WHAT TO DO:
A) In the Hangfire thread, which Hangfire version's schema is the new cleanup solution said to work well for?
B) Reproduce the stretch of the Hangfire thread from "No, no luck." through "to consider IDENTITY...".

Begin EXCERPT PROVIDED

Checking statistics now

Surferdude-AF on 2 Sep 2016

No, no luck. I have tried with updated statistics and with using a clustered index JobId,Id instead. Still almost a minute to purge 100 rows out of 100.000 in total.

Surferdude-AF on 2 Sep 2016

Terrible numbers. Have you tried to rebuild indexes in that table? Btw, how did you update the statistics?

odinserj on 2 Sep 2016

_Edit_ Had to consider IDENTITY...

Yes, rebuild indexes did not help. And, I'm not sure the indexes help much anyway since data in these tables change so much over a day anyway. We have many Jobs per day and need to set ExpireAt to one hour to get rid of them fast.

New solution to get rid of old failed and succeeded jobs when there are MANY jobs in the tables. As far as I can see this one works very well for the Hangfire 1.6.2 schema, but it must be run when the system is shut down:

--Create new temp tables
CREATE TABLE [HangFire].[Job2](
    [Id] [int] NOT NULL,
    [StateId] [int] NULL,
    [StateName] [nvarchar](20) NULL,
    [InvocationData] [nvarchar](max) NOT NULL,
    [Arguments] [nvarchar](max) NOT NULL,
    [CreatedAt] [datetime] NOT NULL,
    [ExpireAt] [datetime] NULL,
 CONSTRAINT [PK_HangFire_Job2] PRIMARY KEY CLUSTERED
(
    [Id] ASC
)
)
GO
CREATE NONCLUSTERED INDEX [IX_HangFire_Job2_StateName] ON [HangFire].[Job2]
(
    [StateName] ASC
)
GO

CREATE TABLE [HangFire].[JobParameter2](
    [Id] [int] NOT NULL,
    [JobId] [int] NOT NULL,
    [Name] [nvarchar](40) NOT NULL,
    [Value] [nvarchar](max) NULL,
 CONSTRAINT [PK_HangFire_JobParameter2] PRIMARY KEY CLUSTERED 
(
    [Id] ASC
)
)
GO
CREATE NONCLUSTERED INDEX [IX_HangFire_JobParameter2_JobIdAndName] ON [HangFire].[JobParameter2]
(
    [JobId] ASC,
    [Name] ASC
)
GO
CREATE TABLE [HangFire].[State2](
    [Id] [int] NOT NULL,
    [JobId] [int] NOT NULL,
    [Name] [nvarchar](20) NOT NULL,
    [Reason] [nvarchar](100) NULL,
    [CreatedAt] [datetime] NOT NULL,
    [Data] [nvarchar](max) NULL,
 CONSTRAINT [PK_HangFire_State2] PRIMARY KEY CLUSTERED 
(
    [Id] ASC
)

End EXCERPT PROVIDED
Begin GIVEN MATERIAL

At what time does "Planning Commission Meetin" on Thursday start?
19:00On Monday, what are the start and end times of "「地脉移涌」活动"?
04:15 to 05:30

End GIVEN MATERIAL

RESULTS FOR THE EXERCISE:
A) Hangfire 1.6.2

B)
No, no luck. I have tried with updated statistics and with using a clustered index JobId,Id instead. Still almost a minute to purge 100 rows out of 100.000 in total.

Surferdude-AF on 2 Sep 2016

Terrible numbers. Have you tried to rebuild indexes in that table? Btw, how did you update the statistics?

odinserj on 2 Sep 2016

_Edit_ Had to consider IDENTITY...